Three Electrifying Stocks
The power grid has endured three decades of abuse. It took the biggest blackout in U.S. history, one that caused 50 million people to lose power on August 14, 2003, to mobilize the government and electrical utilities to begin dealing with the problem. Since then, Congress has passed legislation that provides incentives for utilities to invest more in power distribution and transmission.
It will take years and vast sums of money to renovate the grid. Nearly half of the system's 2.2 million miles was built between 1948 and 1970. That equipment has a half life of roughly 40 years. That means that much of the system has already begun to degrade.
And it means big bucks for the companies that will help repair the grid.
North American utilities spent about $9 billion in 2007 to upgrade the aging electric grid, says Sterne Agee analyst Michael Coleman. That represents a 20% increase from 2006 and is twice the level of spending in 2003. Coleman expects grid investment to grow to $10 billion by 2010.
U.S. laws passed in 2005 and 2007 are crucial to businesses that supply the equipment and know-how to build and maintain the power grid. The laws allowed more private capital to invest in power infrastructure, mandated new standards of reliability that force utilities to upgrade, and made it easier for state and local governments to acquire land for creating new electrical-transmission routes.
Moreover, power companies have the wherewithal to finance grid improvements. "Utilities right now have the lowest debt-to-capital ratio they have had in the past 30 years," says Russell Croft, co-manager of the Croft Value fund. "They are undercapitalized and can take on debt for new projects."
Croft has identified three stocks of companies that should benefit the most from upgraded spending on the power grid. They are General Cable, ABB and Quanta Services.
General Cable will supply many of the power lines. The Highland Heights, Ky., company makes aluminum, copper and fiber-optic wire and cable.
Sales to utilities represented one-third of the company's 2007 revenue of $4.6 billion. "As the North American market leader, General Cable is extremely well-positioned to grow volumes and achieve price increases in excess of cost in this market," Coleman says.
He says the company will be able to boost prices enough to offset the increasing cost of materials from rising metal prices. Roughly half of General Cable's sales come from contracts that contain provisions to raise prices as material costs rise.

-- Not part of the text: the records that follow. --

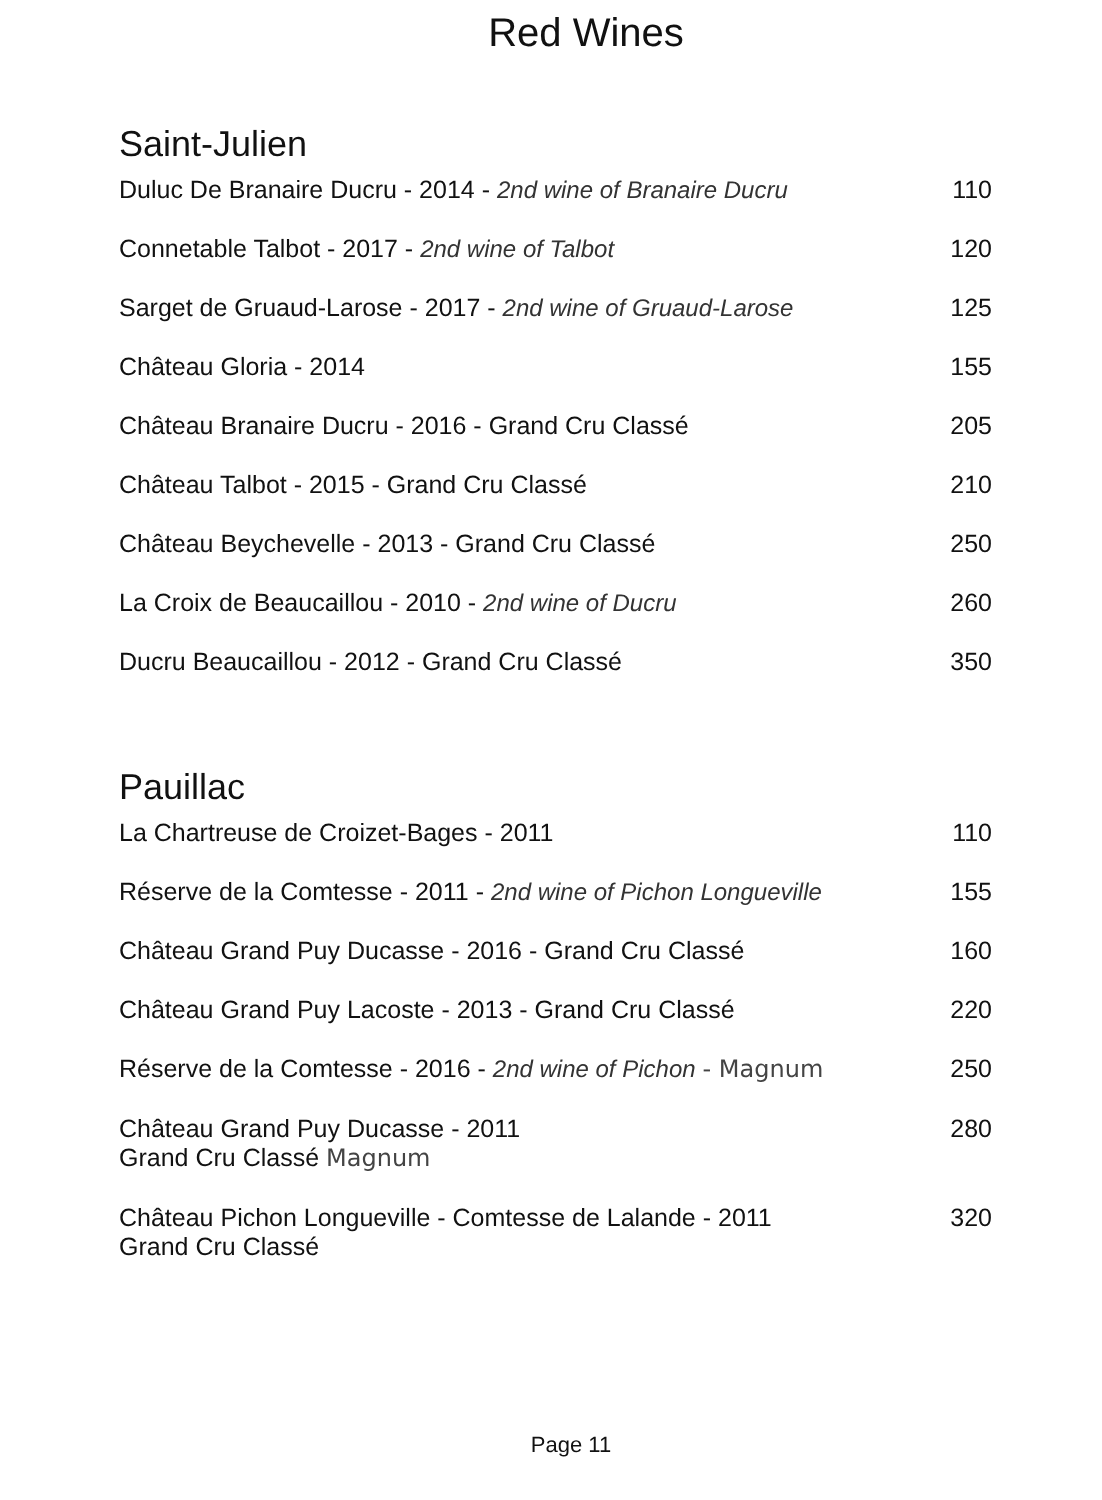Red Wines
Saint-Julien
Duluc De Branaire Ducru - 2014 - 2nd wine of Branaire Ducru 110
Connetable Talbot - 2017 - 2nd wine of Talbot 120
Sarget de Gruaud-Larose - 2017 - 2nd wine of Gruaud-Larose 125
Château Gloria - 2014 155
Château Branaire Ducru - 2016 - Grand Cru Classé 205
Château Talbot - 2015 - Grand Cru Classé 210
Château Beychevelle - 2013 - Grand Cru Classé 250
La Croix de Beaucaillou - 2010 - 2nd wine of Ducru 260
Ducru Beaucaillou - 2012 - Grand Cru Classé 350
Pauillac
La Chartreuse de Croizet-Bages - 2011 110
Réserve de la Comtesse - 2011 - 2nd wine of Pichon Longueville 155
Château Grand Puy Ducasse - 2016 - Grand Cru Classé 160
Château Grand Puy Lacoste - 2013 - Grand Cru Classé 220
Réserve de la Comtesse - 2016 - 2nd wine of Pichon - Magnum 250
Château Grand Puy Ducasse - 2011
Grand Cru Classé Magnum 280
Château Pichon Longueville - Comtesse de Lalande - 2011
Grand Cru Classé 320
Page 11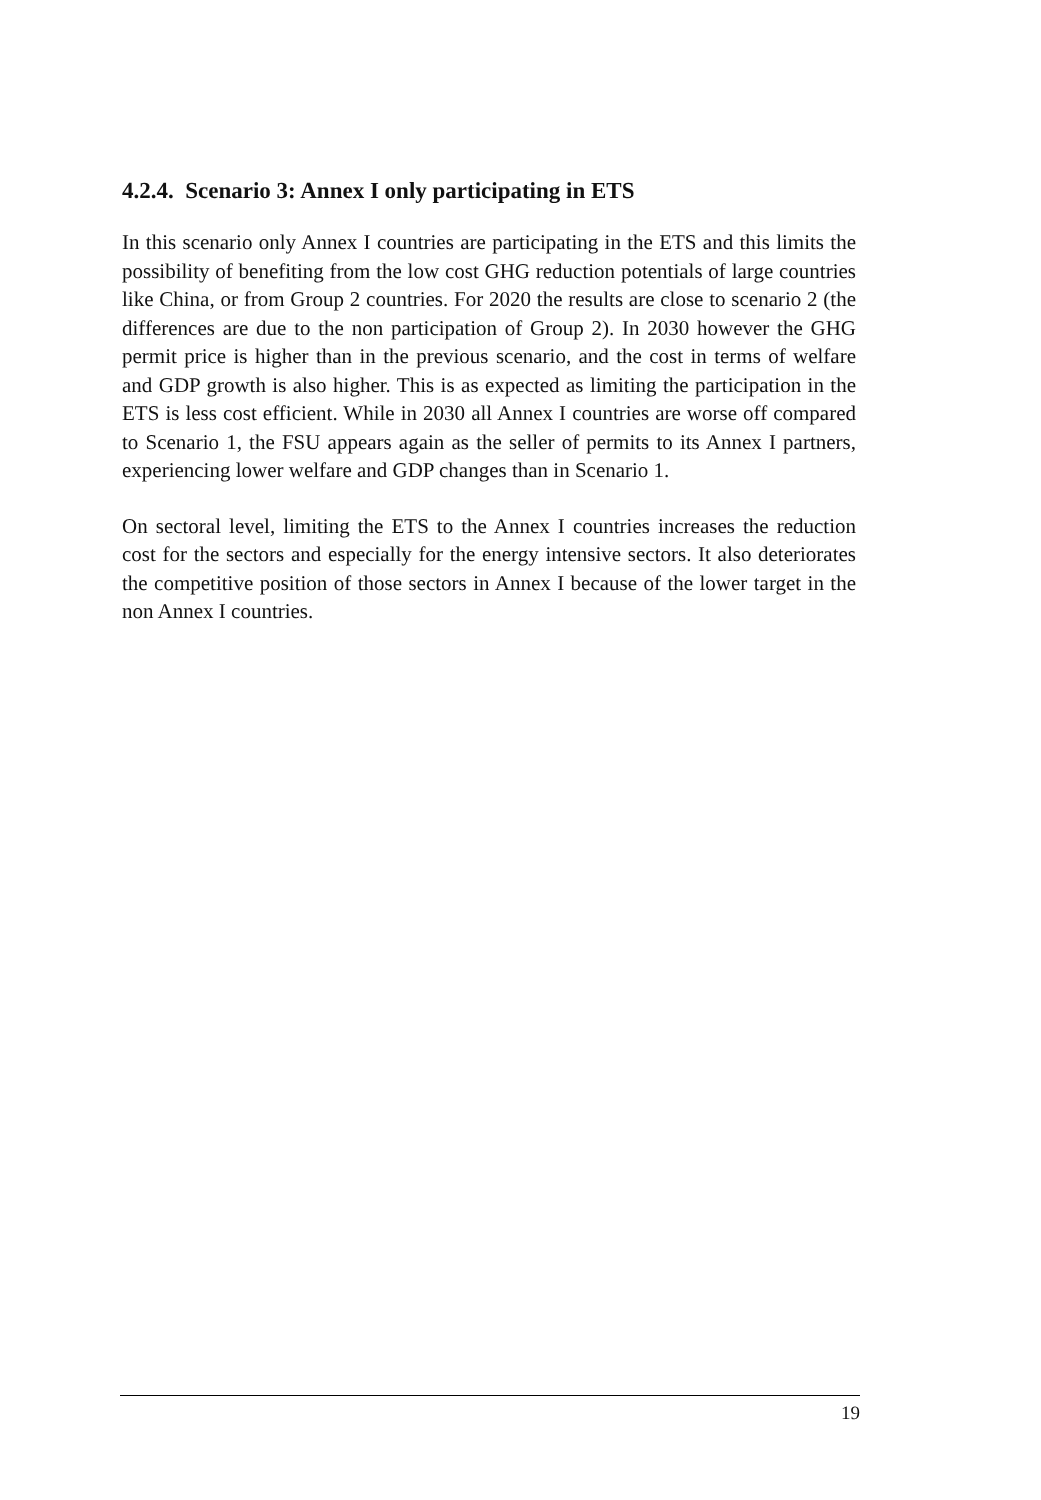4.2.4. Scenario 3: Annex I only participating in ETS
In this scenario only Annex I countries are participating in the ETS and this limits the possibility of benefiting from the low cost GHG reduction potentials of large countries like China, or from Group 2 countries. For 2020 the results are close to scenario 2 (the differences are due to the non participation of Group 2). In 2030 however the GHG permit price is higher than in the previous scenario, and the cost in terms of welfare and GDP growth is also higher. This is as expected as limiting the participation in the ETS is less cost efficient. While in 2030 all Annex I countries are worse off compared to Scenario 1, the FSU appears again as the seller of permits to its Annex I partners, experiencing lower welfare and GDP changes than in Scenario 1.
On sectoral level, limiting the ETS to the Annex I countries increases the reduction cost for the sectors and especially for the energy intensive sectors. It also deteriorates the competitive position of those sectors in Annex I because of the lower target in the non Annex I countries.
19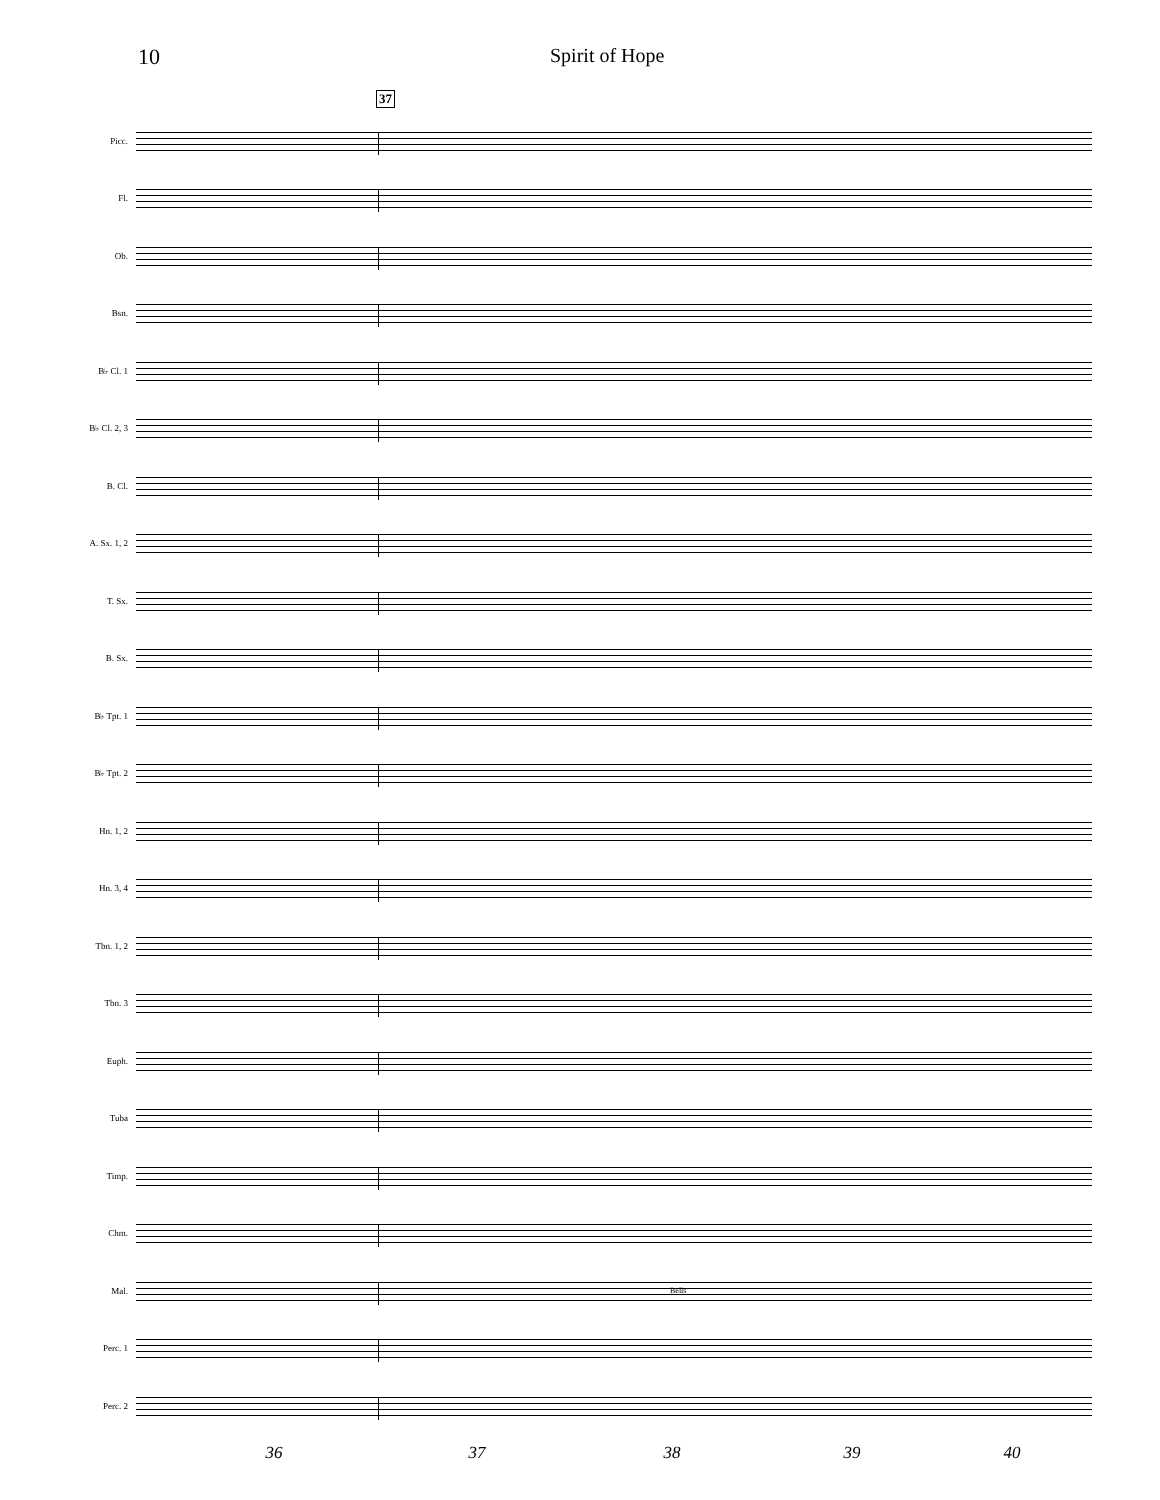10 Spirit of Hope
37
Picc.
Fl.
Ob.
Bsn.
B♭ Cl. 1
B♭ Cl. 2, 3
B. Cl.
A. Sx. 1, 2
T. Sx.
B. Sx.
B♭ Tpt. 1
B♭ Tpt. 2
Hn. 1, 2
Hn. 3, 4
Tbn. 1, 2
Tbn. 3
Euph.
Tuba
Timp.
Chm.
Mal.
Bells
Perc. 1
Perc. 2
36 37 38 39 40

The U.S. grid build-out is only one facet of General Cable's growth prospects, Coleman says. He expects demand from emerging markets, which are rapidly expanding their power grids and increasing exploration for oil and gas worldwide to fuel sales growth.
For example, General Cable recently received a $30 million award for its first offshore wind-farm project. Its products also are used in the construction of nuclear power plants, hydroelectric power generation and exploration for oil in the tar sands of Albert, Canada.
The stock (symbol BGC) gained 25% over the past year through April 25. The shares, which closed at $71.70 on April 25, trade at 15 times the $4.93 per share that analysts expect the company to earn this year. Coleman rates the stock a "buy" and says it's worth $77. General Cable will report first-quarter results April 30.
One way for utilities to save money is to build a more efficient power grid. That's where ABB enters the picture. The Swiss company expects to produce annual earnings gains of 25% over the next few years, largely because of strong sales of power-transmission equipment that reduces energy losses between power plant and end-user.
It also makes industrial-automation equipment, such as high-efficiency motors and robotics. The power-transmission business accounted for half of ABB's $29.2 billion in sales over the past 12 months.
ABB delivered impressive first-quarter results. The company reported April 24 net income of $1 billion for the period, an increase of 87% from the same quarter in 2007. Michel Demaré, ABB's top executive, credited utilities' continued investment in power infrastructure as the key reason for the results.
The shares have surged 56% over the past year. But given the company's growth prospects, the stock appears reasonably priced. At $30.07, ABB's American depositary receipts (ABB) trade at 19 estimated 2008 earnings of $1.57 per share. The stock is a member of the Kiplinger Green 25.
Once the cables and equipment are purchased, utilities need to hire contractors to put all the pieces together. Houston-based Quanta Services is the leader in this market.
The company won four of the five largest contracts for grid work in 2007. The multi-year contracts guarantee a recurring stream of revenues for their duration. Croft says Quanta will generate annual earnings growth of 20% or more over the next three years to five years.
The stock (PWR) is hardly a bargain. The shares, which jumped 5% on April 25, to $27.13, trade at 32 times forecasted 2008 earnings of 84 cents per share. The shares have fallen 4% in the past year.
Quanta's results can be volatile quarter to quarter because a portion of the business is dependent on revenues from restoring power lines damaged from storms and natural disasters. So it's wise to watch this stock closely and buy on pullbacks.